Recorded data
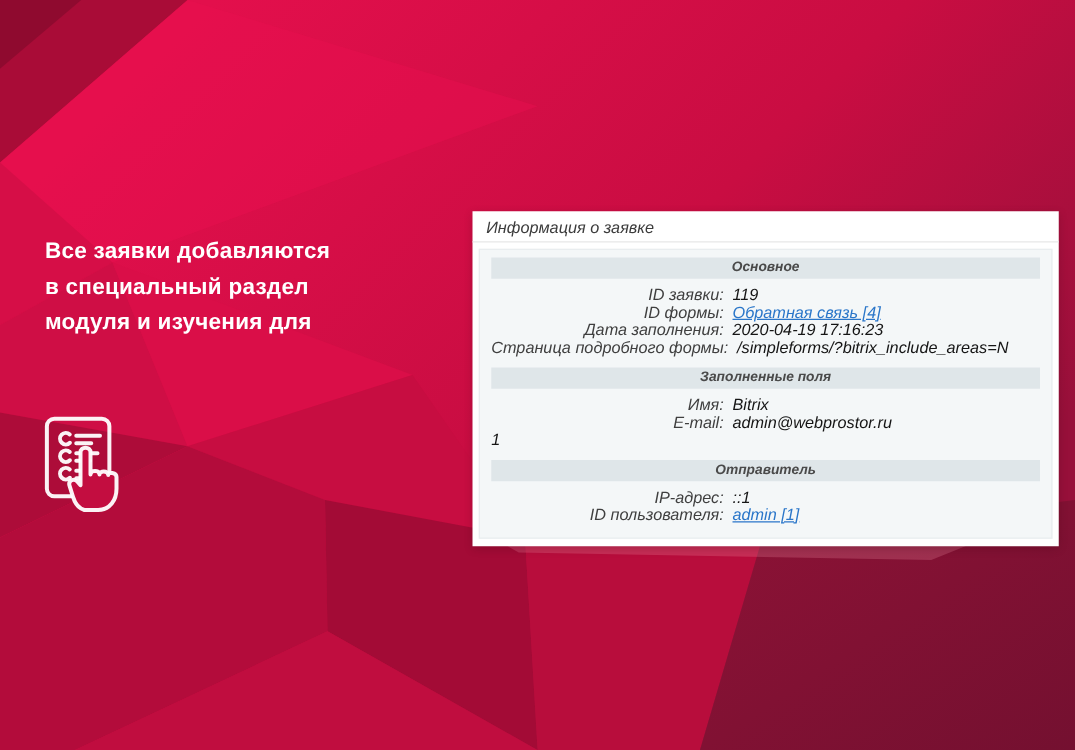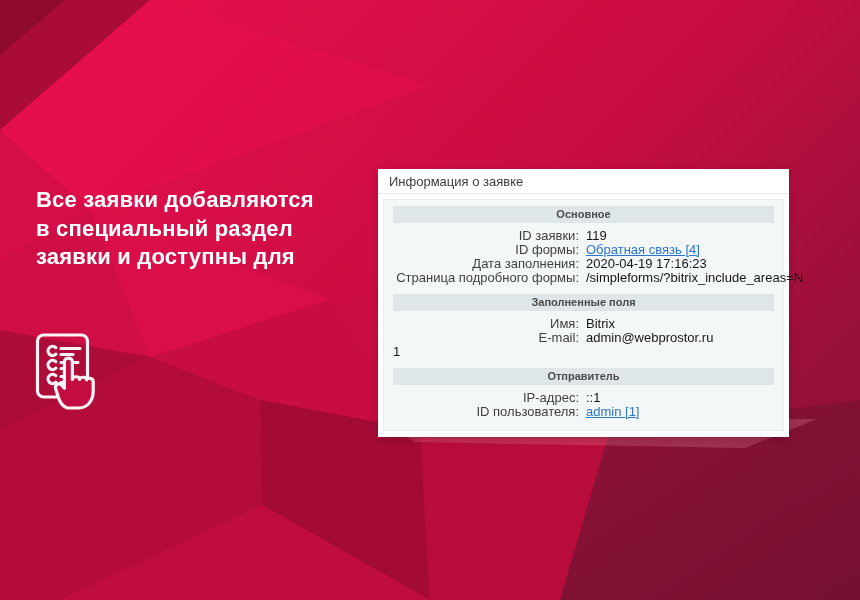--- a/index.html
+++ b/index.html
@@ -20,9 +20,9 @@
   .hero-icon{position:absolute;left:33px;top:331px;width:72px;height:81px;}
   
   .panel{
-    position:absolute;left:378px;top:169px;width:411px;
+    position:absolute;left:378px;top:169px;width:469px;
     background:#ffffff;box-shadow:0 2px 7px rgba(60,0,20,.28);
-    font-size:11px;color:#333;
+    font-size:11px;color:#333;font-style:italic;
   }
   .panel-title{
     font-size:13px;color:#3c3c3c;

[Exercise brief]:
Print each record exactly as it stands, omitting the pictures.

[Your solution]:
--- a/index.html
+++ b/index.html
@@ -20,9 +20,9 @@
   .hero-icon{position:absolute;left:33px;top:331px;width:72px;height:81px;}
   
   .panel{
-    position:absolute;left:378px;top:169px;width:411px;
+    position:absolute;left:378px;top:169px;width:469px;
     background:#ffffff;box-shadow:0 2px 7px rgba(60,0,20,.28);
-    font-size:11px;color:#333;
+    font-size:11px;color:#333;font-style:italic;
   }
   .panel-title{
     font-size:13px;color:#3c3c3c;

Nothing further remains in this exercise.